-- Opening Marker --
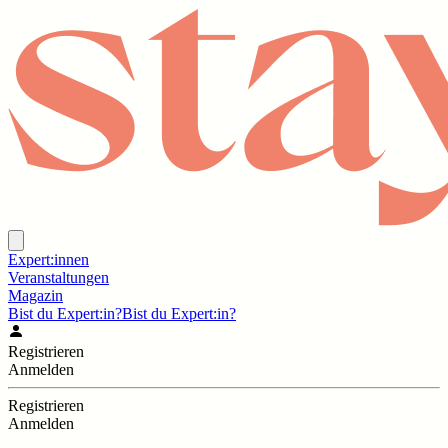
Expert:innen
Veranstaltungen
Magazin
Bist du Expert:in?
Bist du Expert:in?
Registrieren
Anmelden
Registrieren
Anmelden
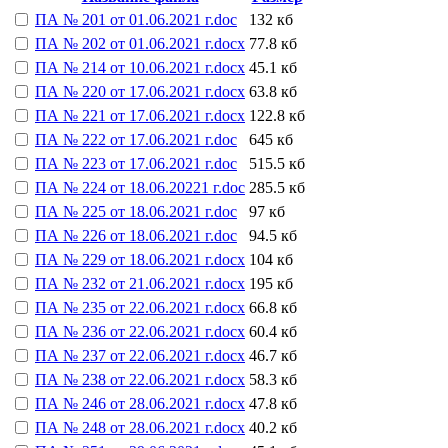
ПА № 201 от 01.06.2021 г.doc
132 кб
ПА № 202 от 01.06.2021 г.docx
77.8 кб
ПА № 214 от 10.06.2021 г.docx
45.1 кб
ПА № 220 от 17.06.2021 г.docx
63.8 кб
ПА № 221 от 17.06.2021 г.docx
122.8 кб
ПА № 222 от 17.06.2021 г.doc
645 кб
ПА № 223 от 17.06.2021 г.doc
515.5 кб
ПА № 224 от 18.06.20221 г.doc
285.5 кб
ПА № 225 от 18.06.2021 г.doc
97 кб
ПА № 226 от 18.06.2021 г.doc
94.5 кб
ПА № 229 от 18.06.2021 г.docx
104 кб
ПА № 232 от 21.06.2021 г.docx
195 кб
ПА № 235 от 22.06.2021 г.docx
66.8 кб
ПА № 236 от 22.06.2021 г.docx
60.4 кб
ПА № 237 от 22.06.2021 г.docx
46.7 кб
ПА № 238 от 22.06.2021 г.docx
58.3 кб
ПА № 246 от 28.06.2021 г.docx
47.8 кб
ПА № 248 от 28.06.2021 г.docx
40.2 кб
-- Closing Marker --
Required work:
Copy the text read from each of the entries above line for line, without changing any characters, and leave the pictures out of your answer.

Response box:
Expert:innen
Veranstaltungen
Magazin
Bist du Expert:in?
Bist du Expert:in?
Registrieren
Anmelden
Registrieren
Anmelden
ПА № 201 от 01.06.2021 г.doc
132 кб
ПА № 202 от 01.06.2021 г.docx
77.8 кб
ПА № 214 от 10.06.2021 г.docx
45.1 кб
ПА № 220 от 17.06.2021 г.docx
63.8 кб
ПА № 221 от 17.06.2021 г.docx
122.8 кб
ПА № 222 от 17.06.2021 г.doc
645 кб
ПА № 223 от 17.06.2021 г.doc
515.5 кб
ПА № 224 от 18.06.20221 г.doc
285.5 кб
ПА № 225 от 18.06.2021 г.doc
97 кб
ПА № 226 от 18.06.2021 г.doc
94.5 кб
ПА № 229 от 18.06.2021 г.docx
104 кб
ПА № 232 от 21.06.2021 г.docx
195 кб
ПА № 235 от 22.06.2021 г.docx
66.8 кб
ПА № 236 от 22.06.2021 г.docx
60.4 кб
ПА № 237 от 22.06.2021 г.docx
46.7 кб
ПА № 238 от 22.06.2021 г.docx
58.3 кб
ПА № 246 от 28.06.2021 г.docx
47.8 кб
ПА № 248 от 28.06.2021 г.docx
40.2 кб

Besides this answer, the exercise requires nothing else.